**ASSIGNMENT**
Give back exactly the lines from the start of the entries below to the line holding "right wrist: (320, 423, 11)", that line included, and leave every picture out.

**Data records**
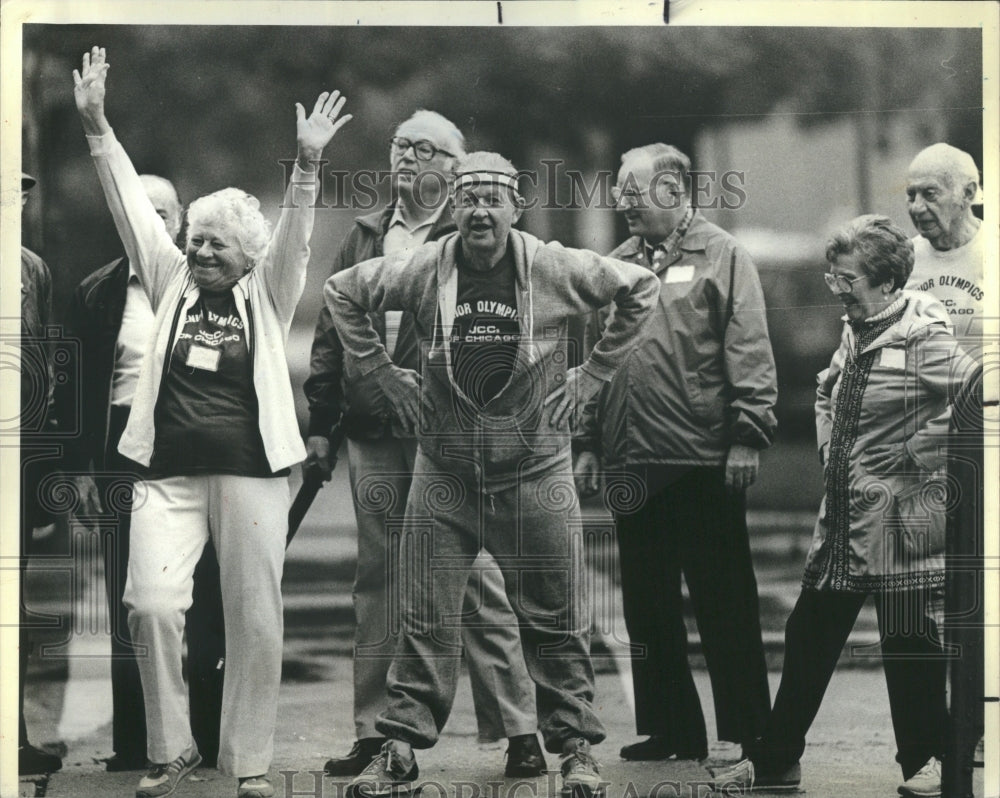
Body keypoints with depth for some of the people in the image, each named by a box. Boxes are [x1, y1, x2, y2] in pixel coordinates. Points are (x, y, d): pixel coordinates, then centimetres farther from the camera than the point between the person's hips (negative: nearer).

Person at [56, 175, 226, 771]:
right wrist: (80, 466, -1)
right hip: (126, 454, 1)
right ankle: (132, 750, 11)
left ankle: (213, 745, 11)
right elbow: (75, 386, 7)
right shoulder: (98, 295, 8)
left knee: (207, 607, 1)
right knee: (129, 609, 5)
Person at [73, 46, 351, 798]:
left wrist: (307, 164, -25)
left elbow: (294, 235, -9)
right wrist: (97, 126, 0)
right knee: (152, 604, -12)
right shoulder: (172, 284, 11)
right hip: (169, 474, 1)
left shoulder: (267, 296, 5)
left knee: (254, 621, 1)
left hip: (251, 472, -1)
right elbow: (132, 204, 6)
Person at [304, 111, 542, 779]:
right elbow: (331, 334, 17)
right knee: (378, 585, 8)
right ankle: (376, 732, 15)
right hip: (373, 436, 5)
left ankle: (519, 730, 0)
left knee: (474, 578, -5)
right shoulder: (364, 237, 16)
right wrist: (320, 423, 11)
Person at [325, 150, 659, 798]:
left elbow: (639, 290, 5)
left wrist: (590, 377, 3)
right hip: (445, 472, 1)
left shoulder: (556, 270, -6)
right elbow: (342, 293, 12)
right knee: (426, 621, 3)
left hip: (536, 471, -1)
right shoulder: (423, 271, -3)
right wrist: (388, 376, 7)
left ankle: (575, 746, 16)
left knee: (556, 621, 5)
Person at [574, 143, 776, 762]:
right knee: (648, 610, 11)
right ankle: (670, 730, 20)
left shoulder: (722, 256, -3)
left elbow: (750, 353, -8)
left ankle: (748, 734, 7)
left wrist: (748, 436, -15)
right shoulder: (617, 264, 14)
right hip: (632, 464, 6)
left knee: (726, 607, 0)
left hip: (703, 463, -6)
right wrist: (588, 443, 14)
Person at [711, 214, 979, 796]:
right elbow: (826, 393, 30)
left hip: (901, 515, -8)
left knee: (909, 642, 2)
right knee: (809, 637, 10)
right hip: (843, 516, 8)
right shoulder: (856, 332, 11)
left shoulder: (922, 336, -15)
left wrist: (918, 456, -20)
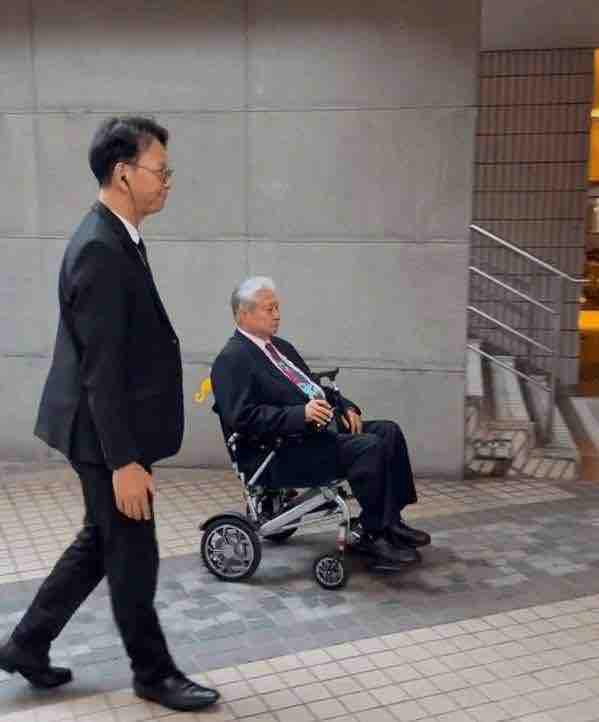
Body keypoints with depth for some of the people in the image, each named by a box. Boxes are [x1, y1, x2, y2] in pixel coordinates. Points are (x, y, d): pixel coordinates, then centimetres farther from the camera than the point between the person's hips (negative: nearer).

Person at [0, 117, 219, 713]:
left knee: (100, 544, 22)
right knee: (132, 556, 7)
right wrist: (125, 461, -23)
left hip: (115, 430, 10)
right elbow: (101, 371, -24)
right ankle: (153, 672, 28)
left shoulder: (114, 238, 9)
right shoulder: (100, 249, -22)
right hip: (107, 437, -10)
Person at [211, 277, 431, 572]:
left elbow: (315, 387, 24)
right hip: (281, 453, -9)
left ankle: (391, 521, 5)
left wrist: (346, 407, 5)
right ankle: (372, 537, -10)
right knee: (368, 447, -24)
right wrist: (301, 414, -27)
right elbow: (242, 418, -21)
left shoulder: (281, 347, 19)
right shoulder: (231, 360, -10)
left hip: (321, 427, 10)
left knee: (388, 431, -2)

**OUTPUT BELOW**
Body keypoints with depth for some of the people in the image, each named by a box. Boxes are [x1, y1, x2, y2] in pixel coordinates. Points are (x, y, d): pixel coordinates, then centimetres farther from the camera than the point between the person's hips (negative: nearer).

Person at [56, 175, 226, 771]:
right wrist: (80, 466, -1)
right hip: (126, 454, 1)
right ankle: (132, 750, 11)
left ankle: (213, 745, 11)
right elbow: (75, 386, 7)
right shoulder: (98, 295, 8)
left knee: (207, 607, 1)
right knee: (129, 609, 5)
Person at [73, 46, 351, 798]:
left wrist: (307, 164, -25)
left elbow: (294, 235, -9)
right wrist: (97, 126, 0)
right knee: (152, 604, -12)
right shoulder: (172, 284, 11)
right hip: (169, 474, 1)
left shoulder: (267, 296, 5)
left knee: (254, 621, 1)
left hip: (251, 472, -1)
right elbow: (132, 204, 6)
Person at [304, 111, 542, 779]:
right elbow: (331, 334, 17)
right knee: (378, 585, 8)
right ankle: (376, 732, 15)
right hip: (373, 436, 5)
left ankle: (519, 730, 0)
left knee: (474, 578, -5)
right shoulder: (364, 237, 16)
right wrist: (320, 423, 11)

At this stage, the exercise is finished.